A sitemap serves as a visual representation of the structure and navigation.
Introduction: As a product designer, creating a sitemap is an essential step in the design process of a web or mobile application. A sitemap serves as a visual representation of the web or mobile app's structure and navigation, helping to organise and plan the user experience.
What is it?
A UX sitemap is a hierarchical diagram of a website or mobile application, that shows how pages are prioritised, linked, and labelled. If a user flow is like the street view details, the sitemap is like the bird’s eye view.
What is usually included on a sitemap:
Homepage – Usually at the top of a sitemap.
Primary navigation(or “Parent Pages”) – considered the main navigation of your website; About, Services, Portfolio pages.
Secondary navigation – Also referred to as “child pages” or “secondary pages,” most often seen in a dropdown menu; Single Service Page, Single Case Study Page etc.

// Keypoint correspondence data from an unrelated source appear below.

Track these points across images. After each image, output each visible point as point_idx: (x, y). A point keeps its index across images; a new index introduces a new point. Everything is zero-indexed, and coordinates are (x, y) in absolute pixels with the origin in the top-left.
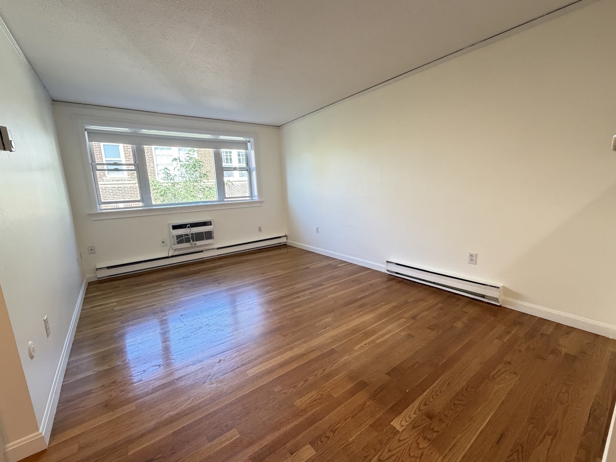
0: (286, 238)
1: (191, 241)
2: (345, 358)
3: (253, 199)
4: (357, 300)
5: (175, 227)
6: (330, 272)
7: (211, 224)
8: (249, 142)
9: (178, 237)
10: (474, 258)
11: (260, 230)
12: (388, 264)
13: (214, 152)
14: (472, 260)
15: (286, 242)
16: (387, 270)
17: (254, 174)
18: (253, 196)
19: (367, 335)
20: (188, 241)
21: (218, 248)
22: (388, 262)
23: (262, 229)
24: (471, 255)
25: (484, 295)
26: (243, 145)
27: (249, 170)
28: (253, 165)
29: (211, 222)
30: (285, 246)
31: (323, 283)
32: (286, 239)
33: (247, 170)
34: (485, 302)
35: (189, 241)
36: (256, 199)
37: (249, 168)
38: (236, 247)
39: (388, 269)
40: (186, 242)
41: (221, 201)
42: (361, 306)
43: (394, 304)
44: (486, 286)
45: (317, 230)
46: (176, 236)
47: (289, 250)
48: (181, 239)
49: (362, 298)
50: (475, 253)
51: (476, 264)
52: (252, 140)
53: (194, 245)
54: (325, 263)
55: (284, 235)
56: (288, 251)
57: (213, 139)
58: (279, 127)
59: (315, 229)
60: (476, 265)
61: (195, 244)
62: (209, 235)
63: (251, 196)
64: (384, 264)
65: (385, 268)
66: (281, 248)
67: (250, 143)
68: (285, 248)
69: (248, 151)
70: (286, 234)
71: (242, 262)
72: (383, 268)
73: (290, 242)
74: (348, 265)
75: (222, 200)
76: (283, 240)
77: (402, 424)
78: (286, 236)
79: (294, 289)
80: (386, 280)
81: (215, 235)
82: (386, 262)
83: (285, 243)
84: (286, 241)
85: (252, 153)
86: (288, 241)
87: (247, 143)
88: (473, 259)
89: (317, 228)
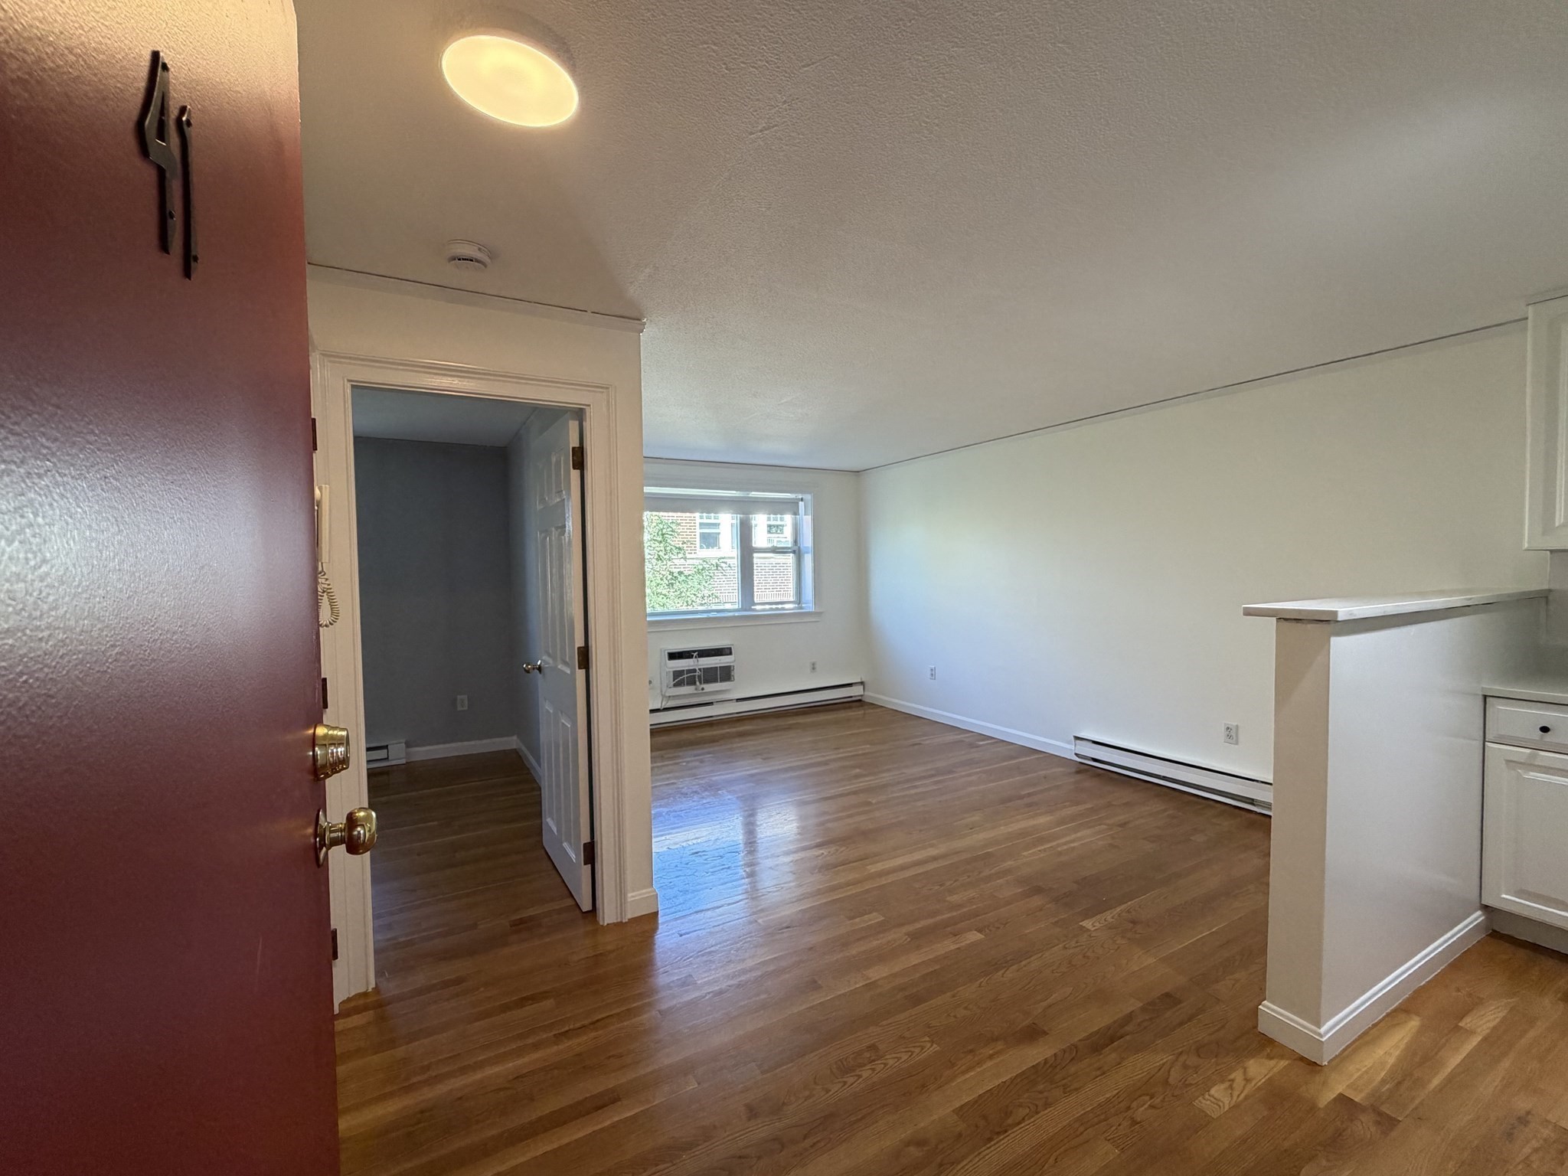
0: (862, 687)
1: (698, 683)
2: (1010, 863)
3: (801, 608)
4: (1021, 797)
5: (673, 656)
6: (963, 752)
7: (731, 654)
8: (802, 500)
9: (677, 674)
10: (1233, 733)
11: (814, 669)
12: (1078, 742)
13: (740, 520)
14: (1229, 736)
15: (862, 696)
16: (1076, 754)
17: (808, 560)
18: (803, 600)
19: (1042, 840)
20: (691, 682)
21: (738, 700)
22: (1077, 738)
23: (817, 666)
24: (1228, 728)
25: (1253, 800)
26: (792, 507)
27: (798, 553)
28: (807, 541)
29: (730, 649)
30: (859, 702)
31: (954, 770)
32: (862, 690)
33: (794, 552)
34: (1256, 813)
35: (695, 683)
36: (809, 606)
37: (799, 547)
38: (771, 699)
39: (1077, 752)
40: (688, 684)
41: (746, 610)
42: (1030, 805)
43: (1089, 806)
44: (1255, 783)
45: (932, 674)
46: (672, 673)
47: (867, 712)
48: (681, 679)
49: (1029, 795)
50: (1235, 724)
51: (1237, 743)
52: (808, 497)
53: (701, 691)
54: (951, 737)
55: (859, 681)
56: (864, 714)
57: (743, 497)
58: (858, 472)
59: (929, 672)
60: (1236, 746)
61: (703, 689)
62: (726, 674)
63: (799, 600)
64: (1069, 742)
65: (1071, 750)
66: (850, 708)
67: (803, 503)
68: (858, 707)
69: (798, 516)
70: (863, 680)
71: (790, 728)
72: (1067, 750)
73: (870, 696)
74: (996, 742)
75: (748, 608)
76: (855, 692)
77: (1095, 924)
78: (862, 683)
79: (904, 775)
80: (1074, 770)
81: (736, 673)
82: (1073, 738)
83: (860, 698)
84: (862, 693)
85: (807, 521)
86: (866, 693)
87: (798, 503)
88: (1231, 734)
89: (932, 670)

Tertiary pages – Located one level deeper than your secondary navigation pages. Often not visible in the site’s navigation (for example, product pages on ecommerce sites).
Special buttons/CTAs (call to action) – Like for example “Contact Us” in the menu.
Steps on how to create best Sitemap
Define the Project Goals: Before diving into creating a sitemap, it's crucial to understand the project's goals and requirements. Talk to stakeholders, clients, or product managers to gather insights about the app's purpose, target audience, and key features. This knowledge will help you create a well-structured and user-friendly sitemap.
Identify User Flows: To create an effective sitemap, you need to identify the main user flows within the application. Start by outlining the core functionalities and actions users can take, such as signing up, browsing content, making purchases, or interacting with other users. Understanding these flows will help you create a logical structure for the sitemap.
Choose the Right Tools: There are various tools available to create sitemaps, ranging from pen and paper to specialised software. Depending on your preference and project requirements, you can use tools like whiteboards, sticky notes, wireframing software, or dedicated sitemap tools. Select a tool that allows you to easily visualise and iterate on the sitemap.
Start with a Hierarchical Structure: Begin by creating a hierarchical structure for the sitemap. Start with the main sections or pages and organise them into primary categories. These primary categories represent the top-level navigation items. Then, identify subcategories or subpages within each primary category, creating a clear hierarchy that reflects the app's content and functionality.
Utilise User Flows and Navigation Patterns: Refer back to the user flows identified earlier and incorporate them into the sitemap. Consider how users will navigate through the app and ensure that the sitemap reflects these pathways. Use standard navigation patterns such as tab bars, side menus, or bottom navigation to create familiarity and enhance usability.
Include Error States and Edge Cases: A good sitemap accounts for error states and edge cases. Consider scenarios where users encounter errors or exceptional situations, such as password resets, form validations, or error messages. Include these scenarios in the sitemap to ensure that the user experience is seamless, even during unforeseen circumstances.
Iterate and Collaborate: Creating a sitemap is an iterative process. Share your initial sitemap with stakeholders, developers, or other team members to gather feedback and insights. Collaborate with them to refine the structure and make necessary adjustments. Involve usability testing if possible to validate the sitemap's effectiveness in meeting user needs.
Maintain Consistency: Consistency is key when creating a sitemap. Ensure that the structure, labelling, and terminology used in the sitemap align with the overall design and brand guidelines of the application. Consistent navigation and labelling will help users understand and navigate the app more easily.
The sitemap for Amazon.com is organised logically, starting with the homepage and moving on to the main categories, subcategories, and individual product pages. Each page on the sitemap has a clear title that helps both users and search engines understand what the page is about.
Another excellent example of adhering to a logical hierarchy is the sitemap for Apple.com. The homepage is listed first on the sitemap, then the various product categories, subcategories, then individual product pages. Each page on the sitemap has a concise title that is easy to grasp for both visitors and search engines.
as XML File
Sitemap generator(for existing websites and products after implementation):
Creating a sitemap is a crucial step for product designers when designing web or mobile applications. By defining project goals, identifying user flows, choosing the right tools, and collaborating with stakeholders, you can create an effective sitemap that provides a solid foundation for the user experience. Remember to iterate, maintain consistency, and consider error states and edge cases throughout the process. With a well-designed sitemap, you can create intuitive and user-friendly applications that meet the needs of your target audience.